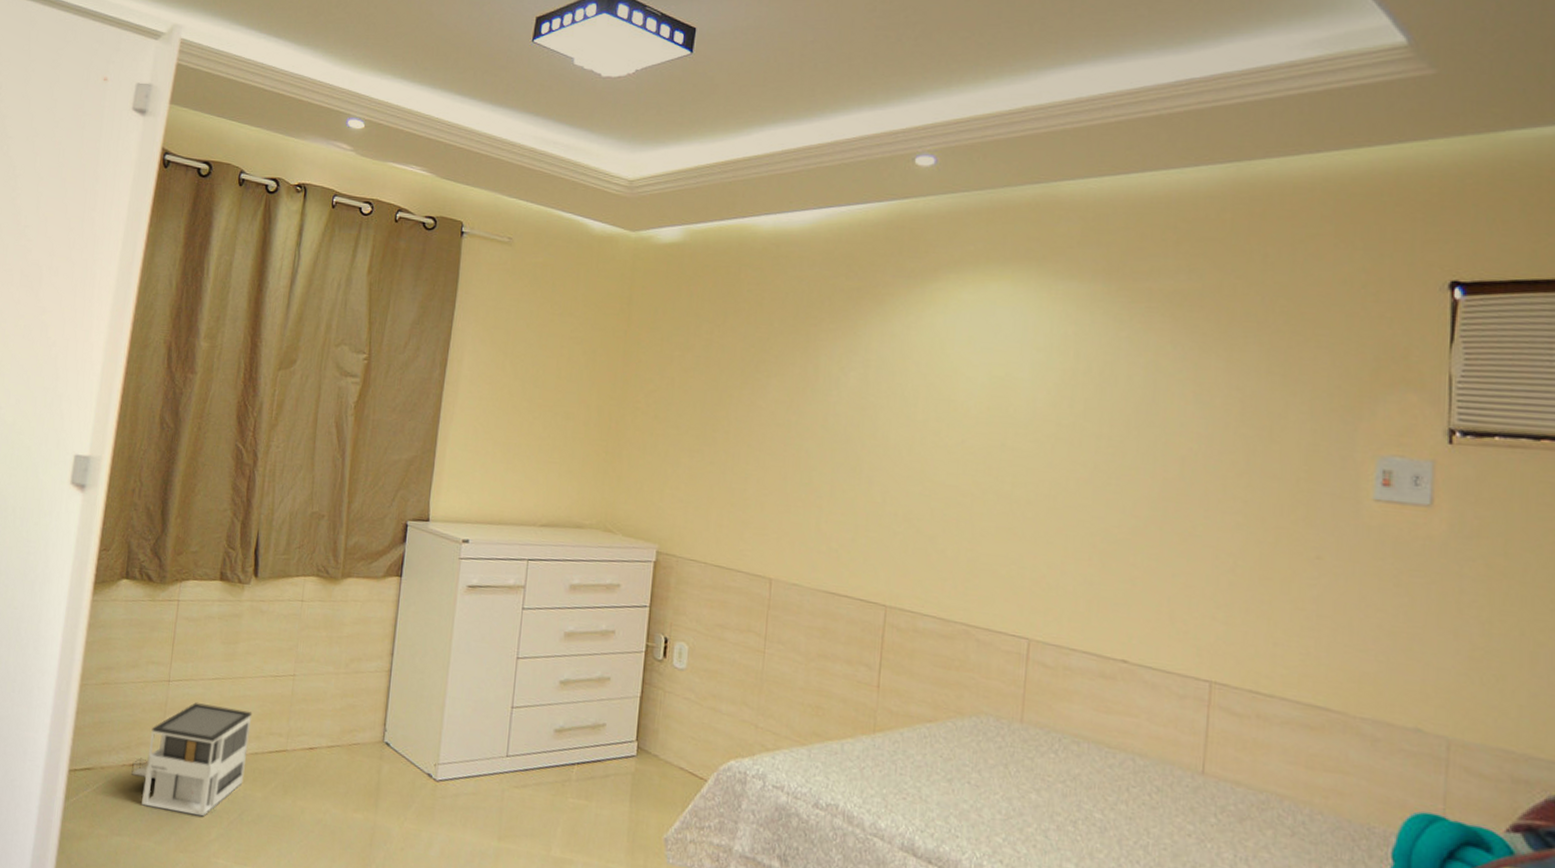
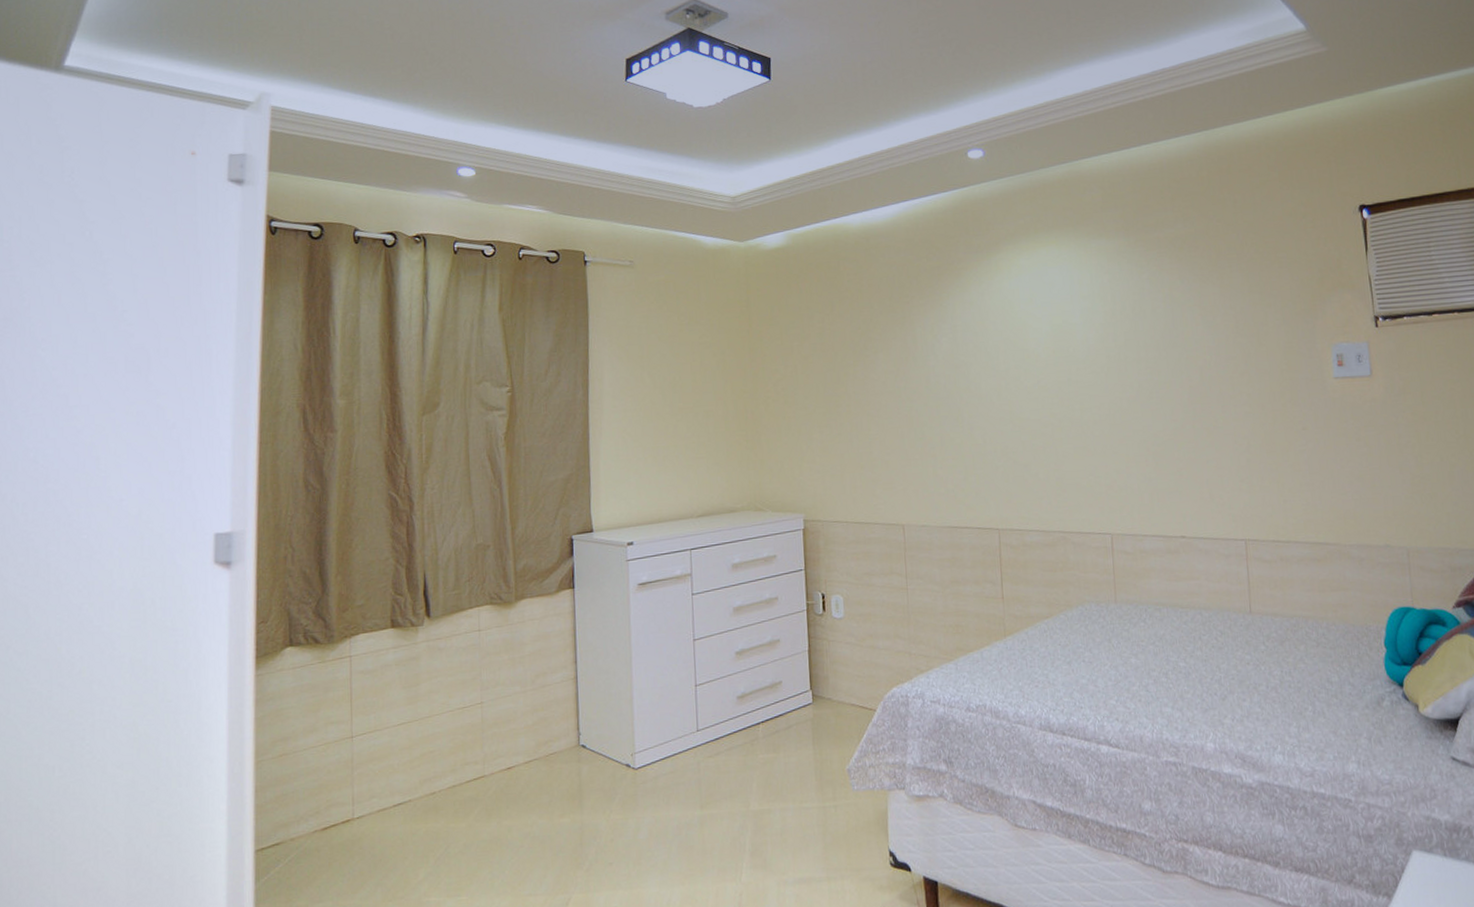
architectural model: present [131,702,253,817] -> none [324,747,445,866]

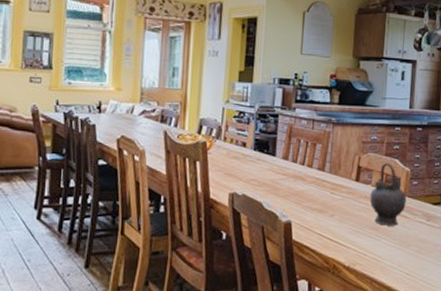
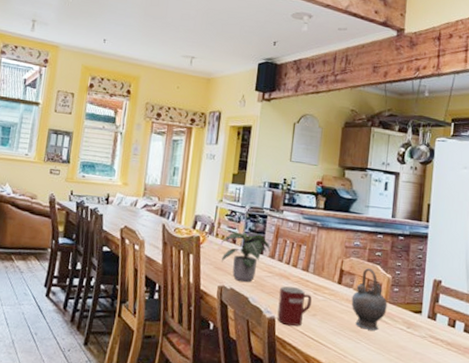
potted plant: none [229,134,284,188] -> present [220,232,271,283]
mug: none [293,187,329,229] -> present [277,286,312,327]

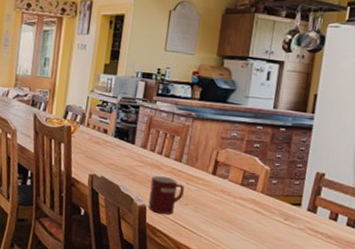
potted plant: present [220,232,271,283] -> none [91,122,143,172]
teapot: present [351,268,388,331] -> none [225,159,264,221]

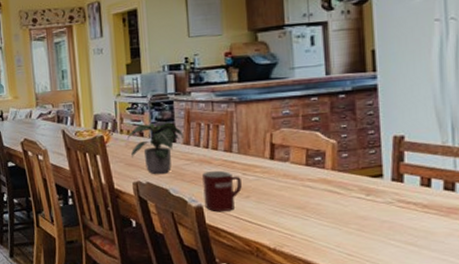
potted plant: none [91,122,143,172] -> present [126,122,184,175]

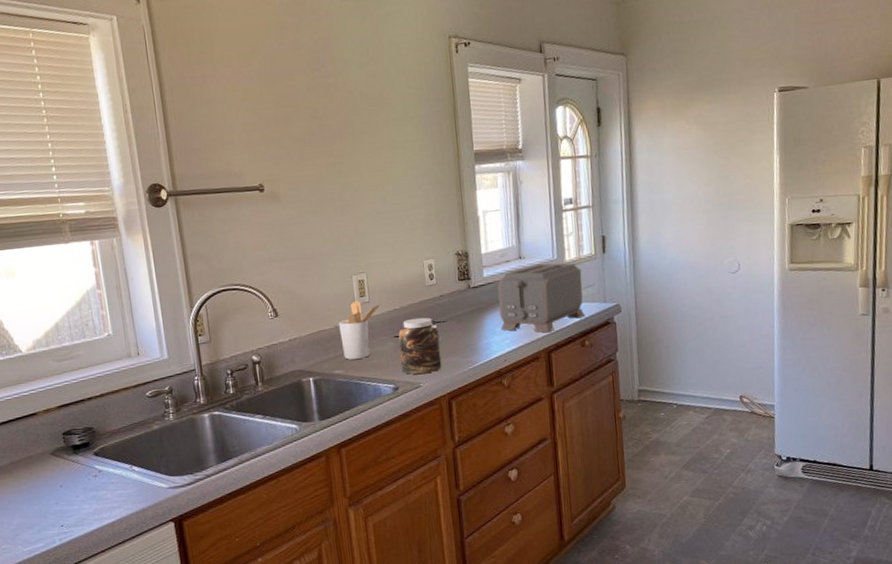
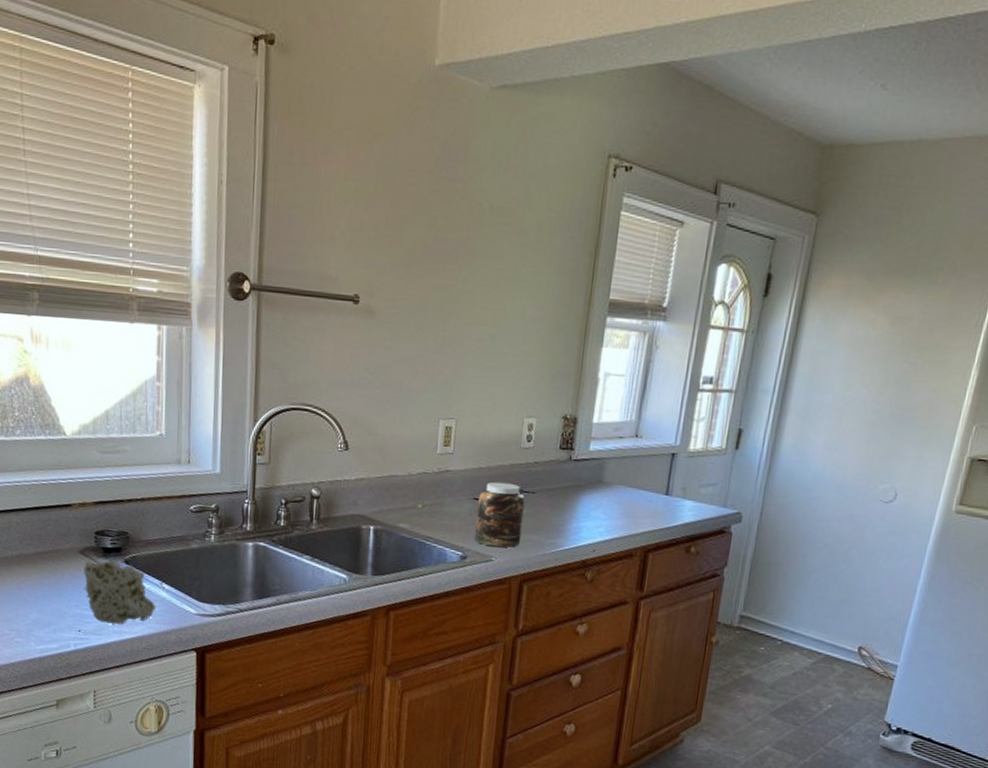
sponge: none [57,455,131,514] -> present [84,559,157,625]
utensil holder: present [339,300,382,360] -> none [412,449,467,516]
toaster: present [497,263,585,333] -> none [596,447,705,529]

------------------------

● EXERCISE REQUIREMENTS: Repeat exactly the lines from the first line of the records above through the line containing "potted plant: present", leaving out the pictures.

● SOLUTION TO THIS EXERCISE:
architectural model: present [131,702,253,817] -> none [324,747,445,866]

potted plant: none [229,134,284,188] -> present [220,232,271,283]
mug: none [293,187,329,229] -> present [277,286,312,327]

potted plant: present [220,232,271,283] -> none [91,122,143,172]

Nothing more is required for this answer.